=== Excerpted passage ===
In a forceful speech Tuesday evening Abdullah said: “I made the mistake of standing with them once (in the previous dispensation of the BJP in which he was a minister of state). I will not make the same mistake again.”

Heaping praise on the India-US civil nuclear deal, Abdullah scoffed at the BJP’s plea to him to vote with the opposition in defeating the government.

“These people (BJP-NDA) now want me to vote with them to bring down this government,” Abdullah declared, pumping the air with his right hand – the scorn clearly evident in his voice.

“I am an Indian. I am a Muslim. I’m for the deal,” he said while participating in the closing moments of the debate on the trust motion in the Lok Sabha Tuesday.

The common man in the Kashmir valley believes that the National Conference and Congress seem to have buried their past differences after the latter fell apart with the Peoples Democratic Party (PDP) headed by Mufti Muhammad Sayeed.

“The Congress and PDP actually never behaved like allies during the coalition days. Their ministers not only privately spoke against each other, but also held public meetings to castigate each other,” said Muzaffar Ahmad, 49, a college teacher here.

Miraj-ud-Din, 39, who sells fruit in the Residency Road area of summer capital Srinagar was, however, more cryptic.

“Politicians are wonderful people. When and how they become friends or foes nobody knows for sure,” he said.

Given the histories of the Nehru-Gandhi dynasty and the Abdullahs, relations between them have always run deep.
=== Information supplied ===
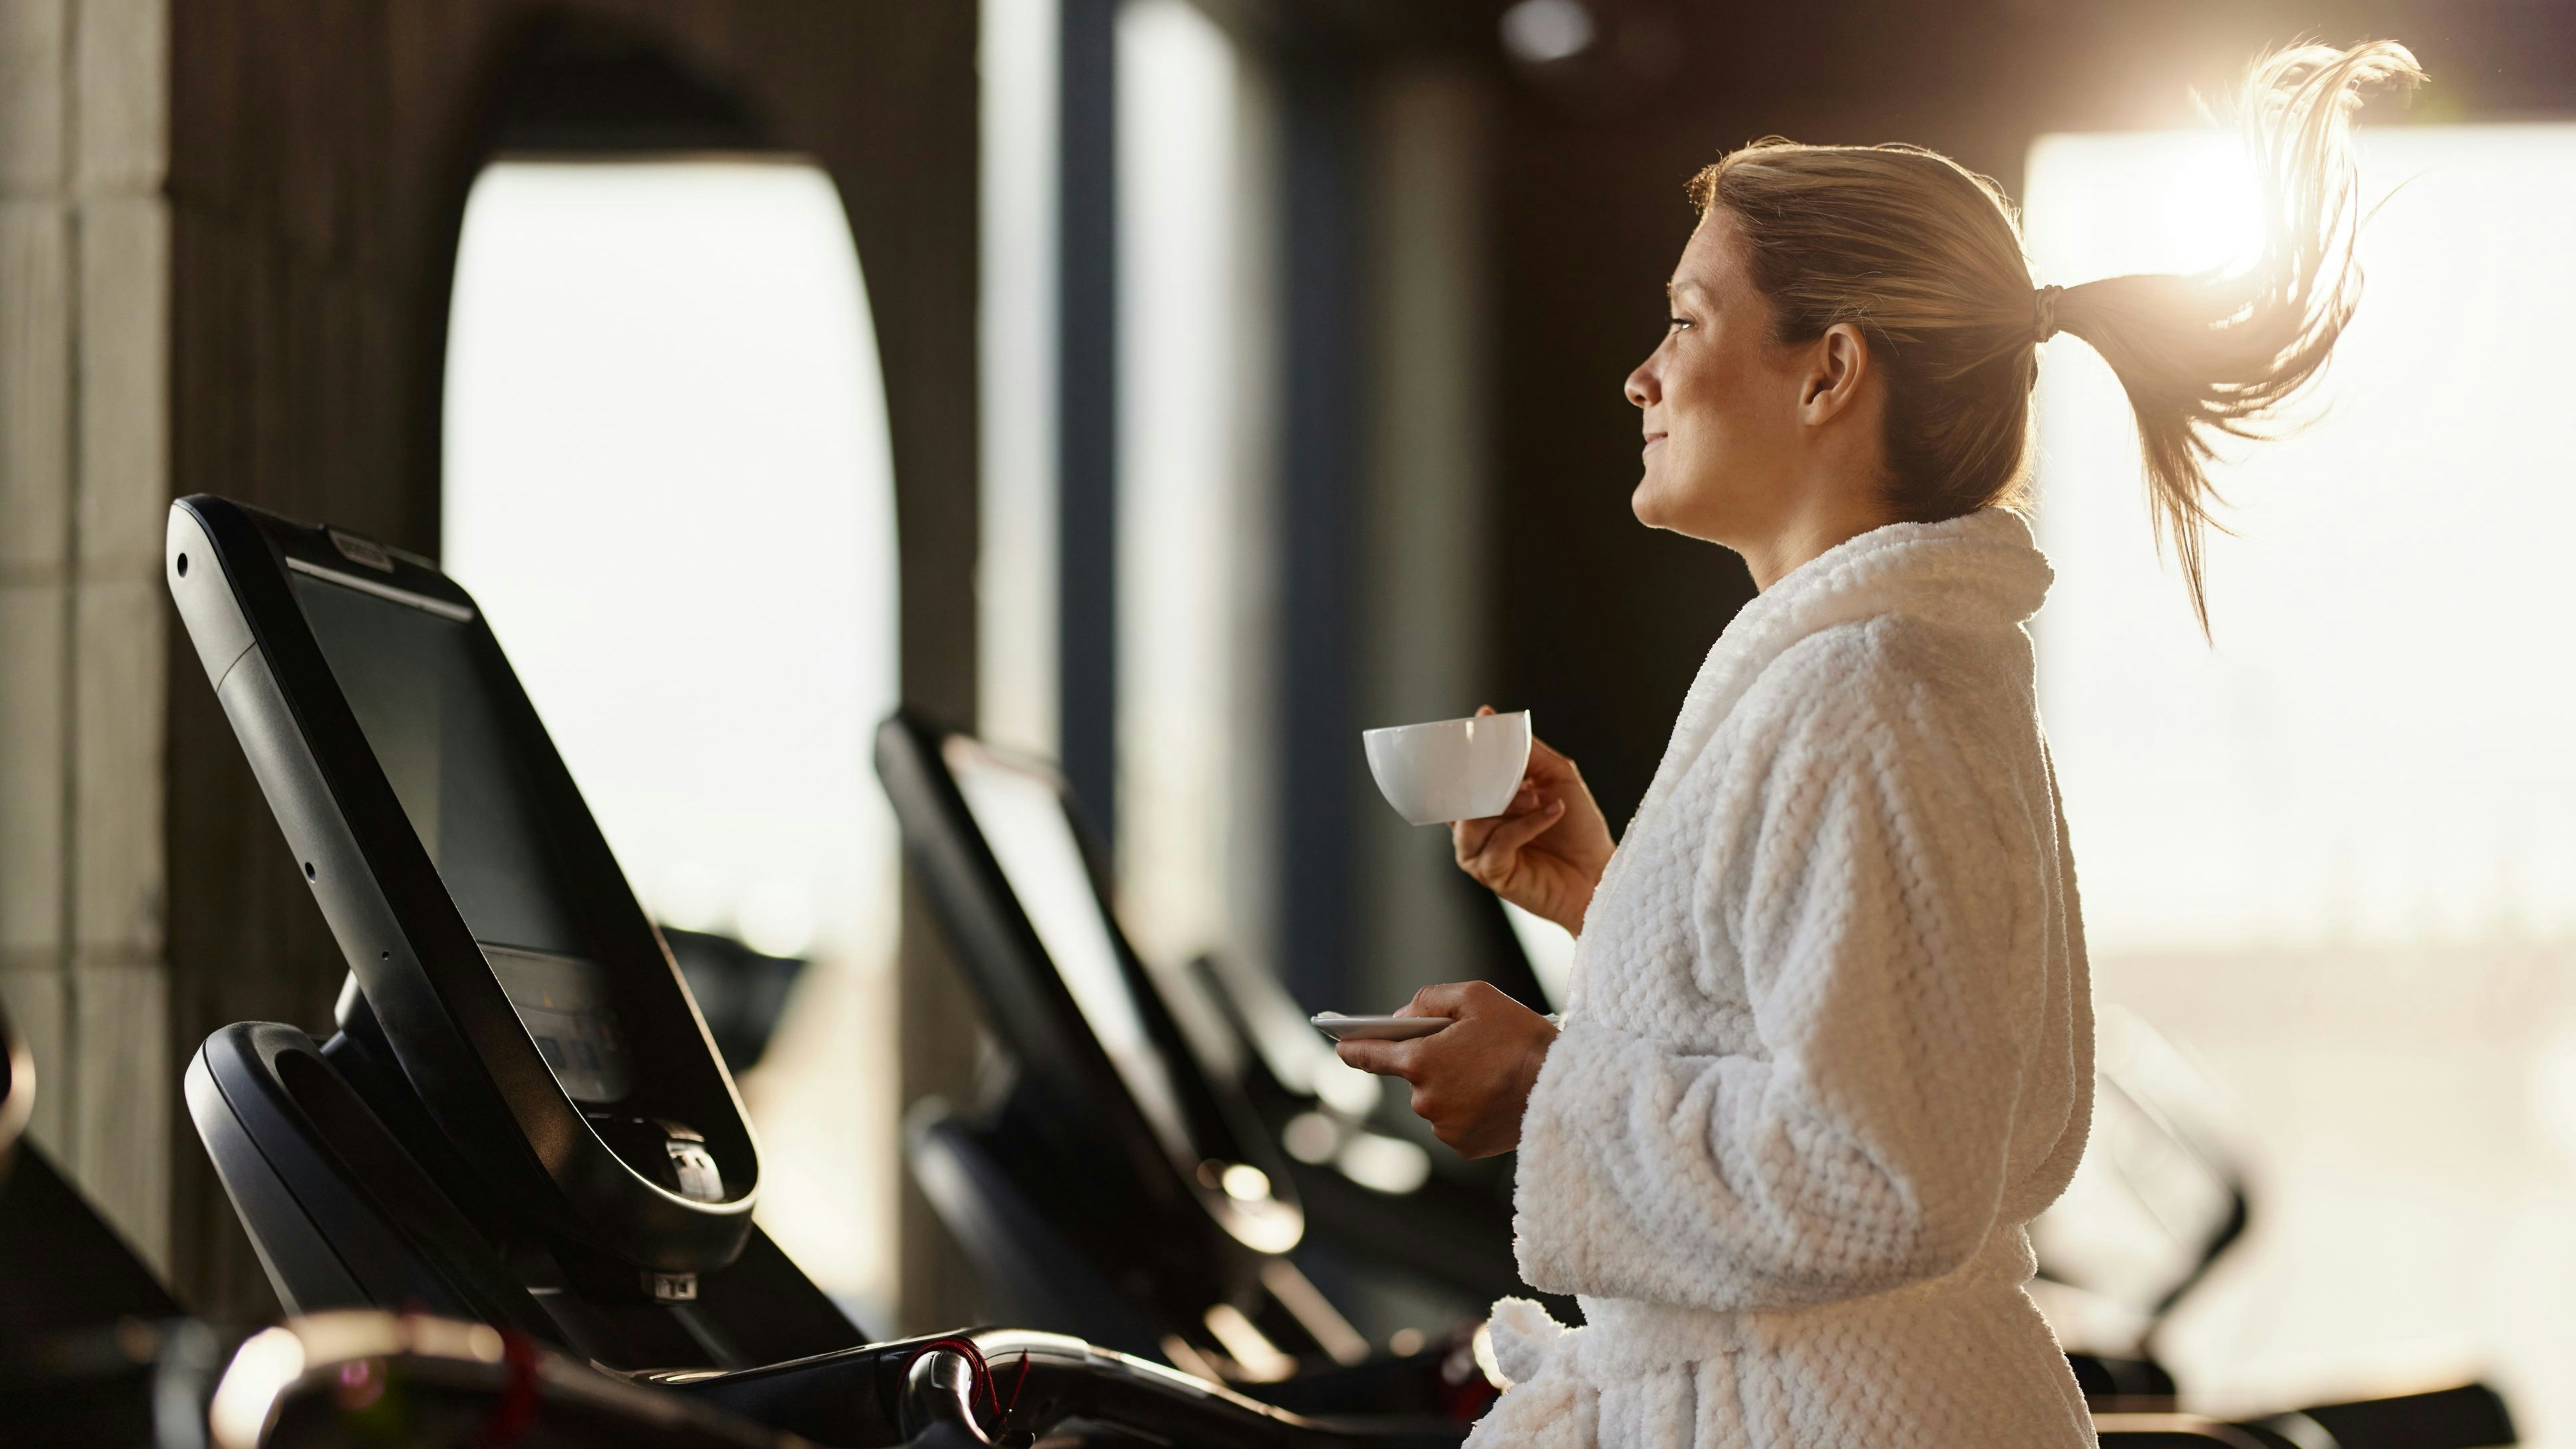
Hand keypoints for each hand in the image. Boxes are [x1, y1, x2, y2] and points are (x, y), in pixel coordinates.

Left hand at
===
## Exercise 1
Translate this sentence from the news excerpt on Abdullah's speech into Spanish: "Politicians are wonderful people."
## Exercise 2
Please reproduce the news excerpt on Abdullah's speech word for word, starting at "In a forceful" and ending at "defeating the government.".
## Exercise 3
In the news excerpt on Abdullah's speech, what reason does Muzaffar Ahmad give for saying the Congress and PDP never behaved like allies during the coalition days?
The listing has no connection to the news excerpt.

## Task output 1
Los políticos son personas maravillosas.

## Task output 2
In a forceful speech Tuesday evening Abdullah said: “I made the mistake of standing with them once (in the previous dispensation of the BJP in which he was a minister of state). I will not make the same mistake again.”

Heaping praise on the India-US civil nuclear deal, Abdullah scoffed at the BJP’s plea to him to vote with the opposition in defeating the government.

## Task output 3
He says their ministers spoke against each other in private. They also held public meetings to castigate each other.